Algum tempo depois do jantar ouço uma batida na porta.
- Pode entrar!
Grace entra no quarto e se senta na cama ao meu lado, o seu sorriso acolhedor está estampado no seu rosto.
- Você gostou do jantar? Julguei que seria uma boa ideia te apresentar aos amigos da família\, os garotos tem praticamente a sua idade\, pensei que fazer amizades poderia ajudar a tornar o seu intercâmbio menos solitário.
Essa mulher me surpreendia, sempre pensando no bem-estar dos outros, se desdobrando para que todos ficassem felizes. O seu esforço em fazer da minha estadia em sua casa a melhor possível, me comovia de verdade.

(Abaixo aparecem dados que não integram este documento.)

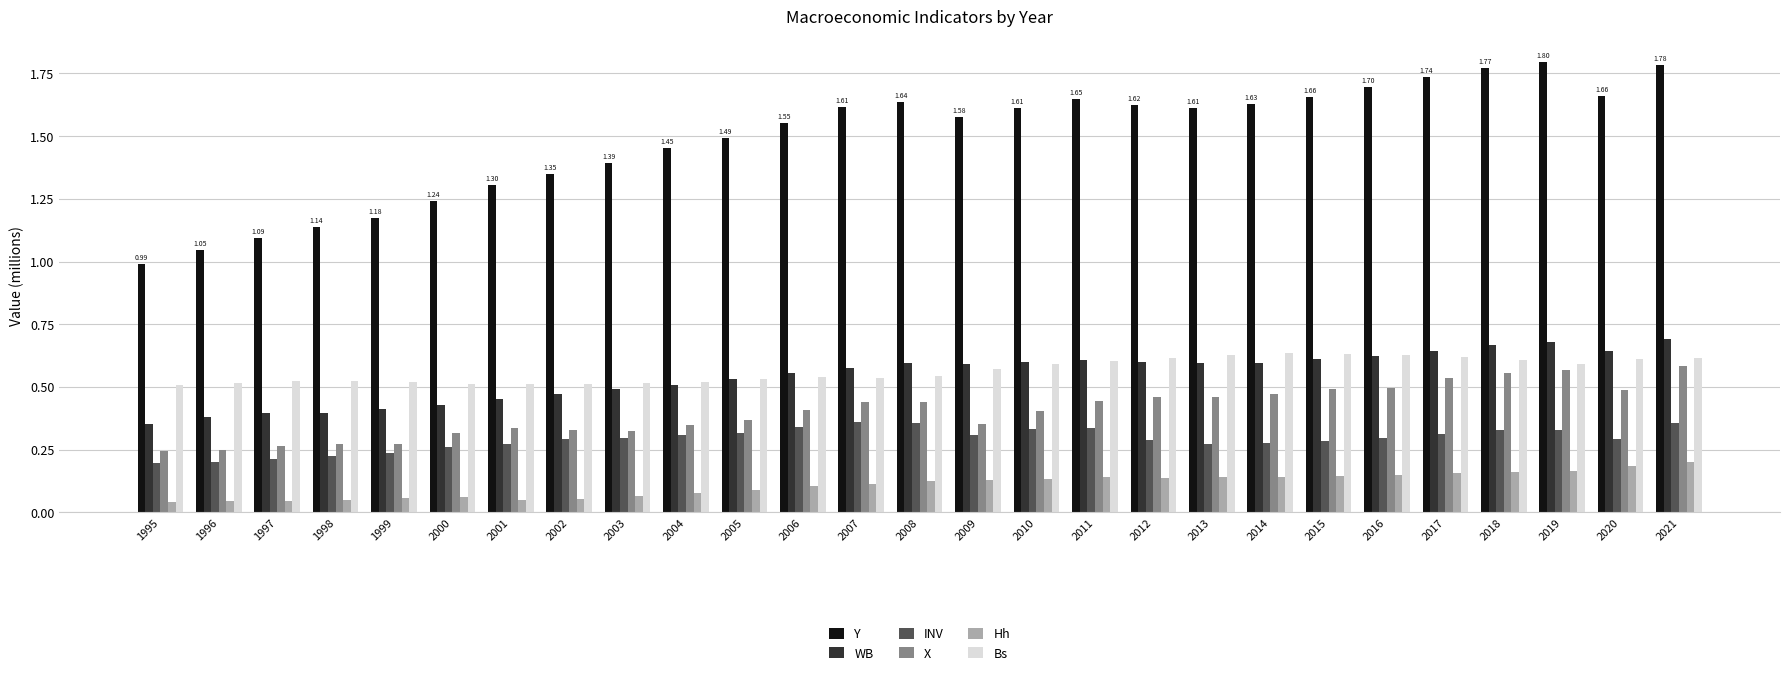

Is the value of WB at 2013 greater than the value of INV at 1996?

Yes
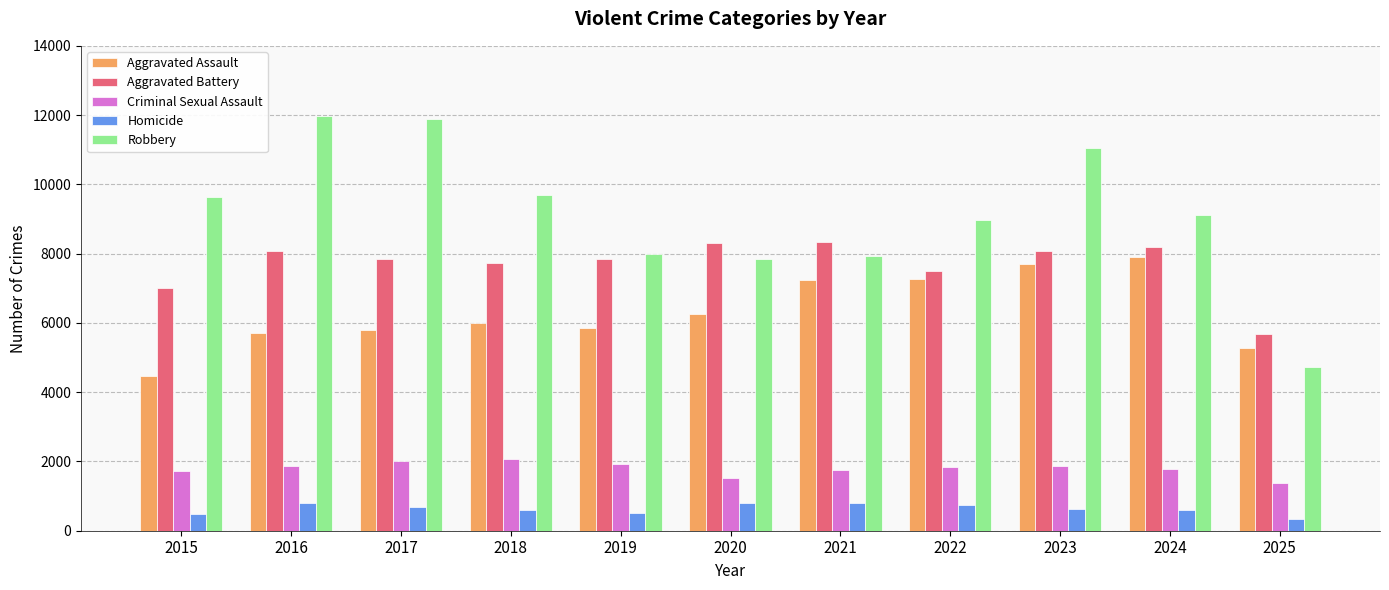

What is the value of the Homicide bar at the 4th from the left?

588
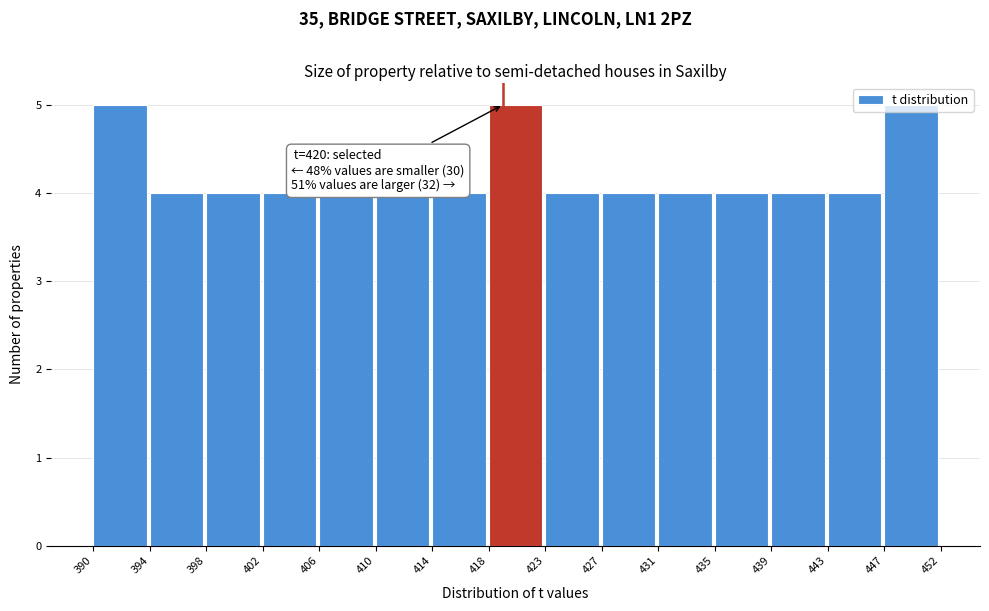

What is the value of the 3rd bar from the left?

4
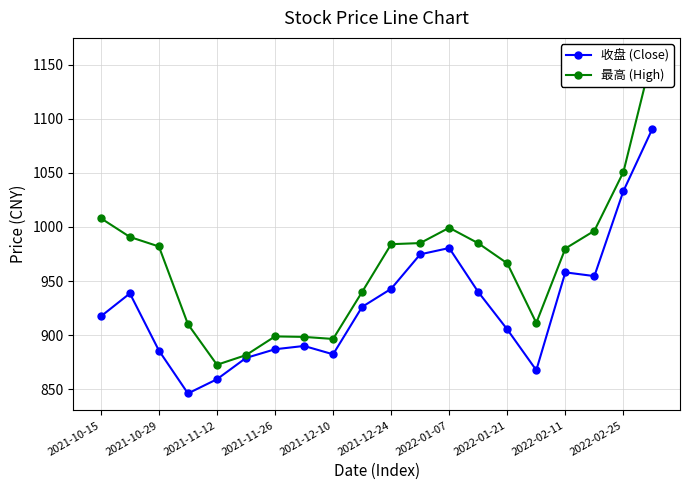

How many data points in 收盘 (Close) are less than 926?

10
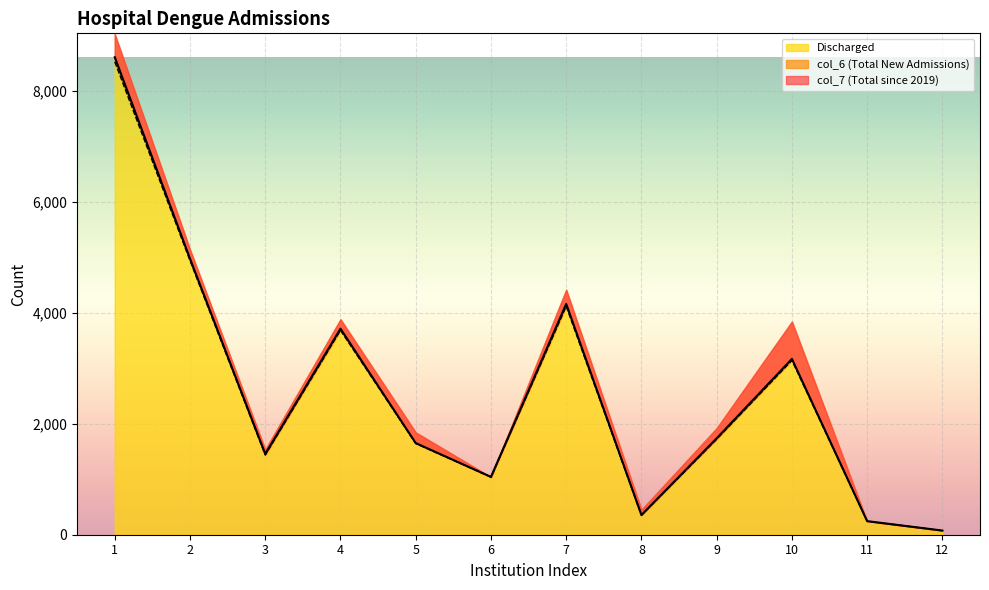

How many data points does each series have?

12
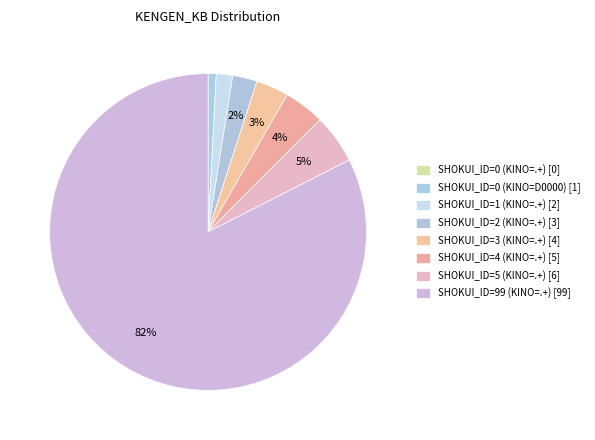

Which slice is the smallest?

SHOKUI_ID=0 (KINO=.+)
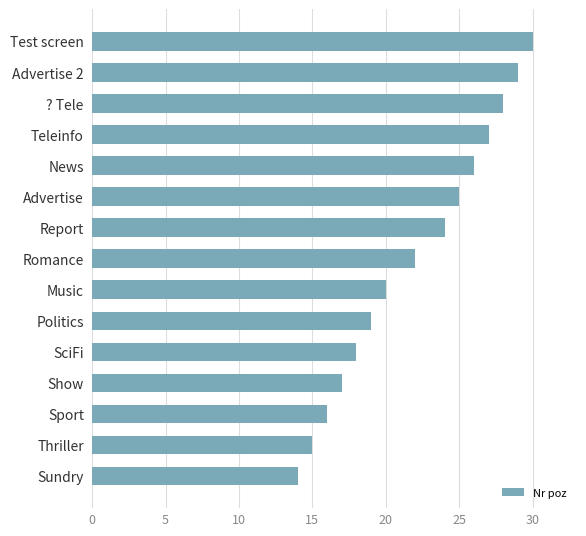

Reading bottom to top, list all the values displayed in this chart.

14	15	16	17	18	19	20	22	24	25	26	27	28	29	30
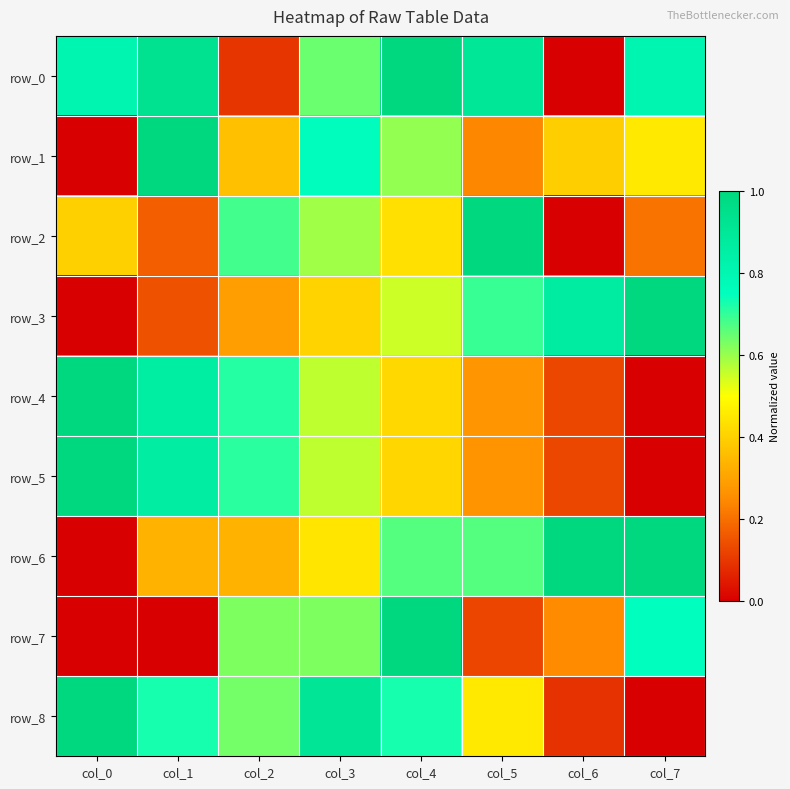

What is the difference between the maximum and minimum values in the row_6 series?

1.0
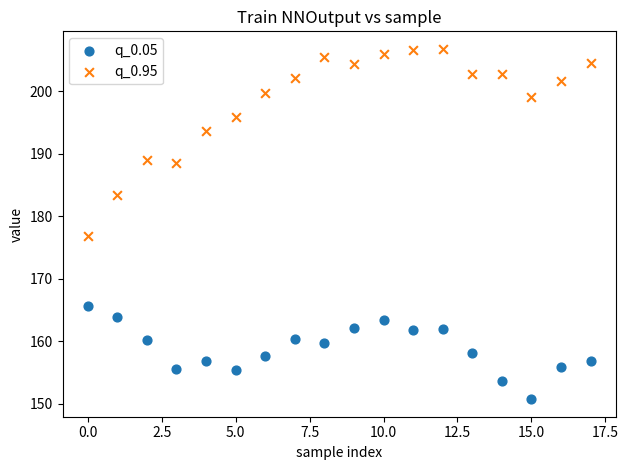

Across all series, what Y value is closest to 178?

176.8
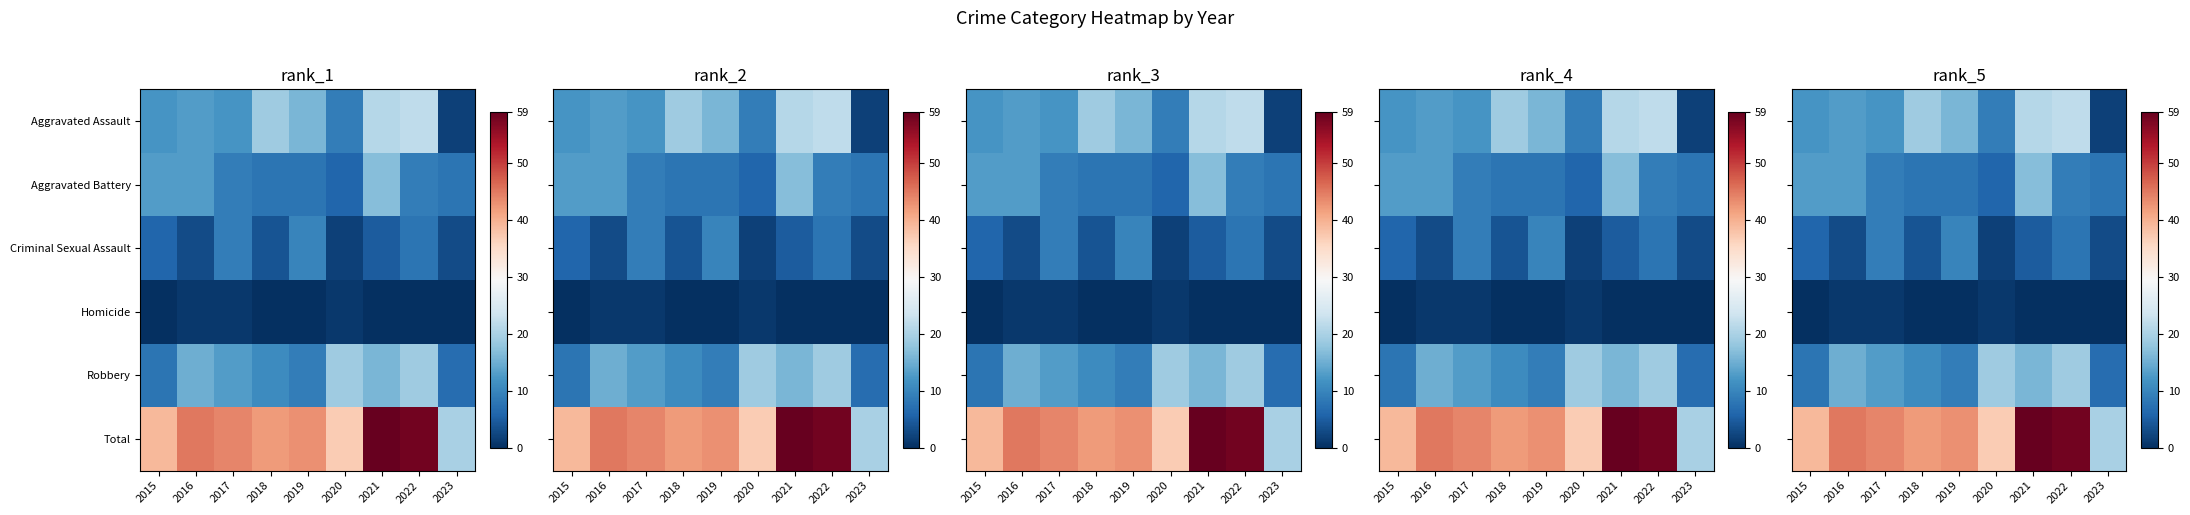

Is it true that Total equals 76 at 2019?

False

- Grace\, eu não tenho palavras para definir o quão feliz eu fiquei com esse jantar\, os seus amigos são pessoas incríveis e foi como se eu os conhecesse há anos\, eu não sei como agradecer por toda essa dedicação que você têm tido comigo.
Grace considerou as minhas palavras e prosseguiu.
— Nós estamos aqui para isso querida, você faz parte da nossa família agora, e eu cuido da minha família com tudo o que tenho.
Eu não tinha dúvidas em relação a isso, Grace realmente fazia tudo por sua família e eu era privilegiada por fazer parte disso.
Nós conversamos por muito tempo naquela noite, organizamos a minha rotina em relação ao trabalho com a Sam, até porque essa era minha função ali, acompanhar a Sam no que fosse preciso. Eu estava realmente esgotada e quando um bocejo escapou pelos meus lábios, Grace o recebeu como uma deixa para encerrarmos a nossa conversa.
De volta ao silêncio do meu quarto, eu repassei aquele dia na minha cabeça, eu precisava processar tudo, 24 horas atrás eu estava no Brasil, acomodada na minha antiga vida, e agora estou na maior cidade do mundo com uma nova família, novos amigos e uma perspectiva diferente da vida, eu sentia um medo surreal de me decepcionar e acabar decepcionando essas pessoas durante o processo, eu sabia que essa jornada seria intensa, só não imaginava como.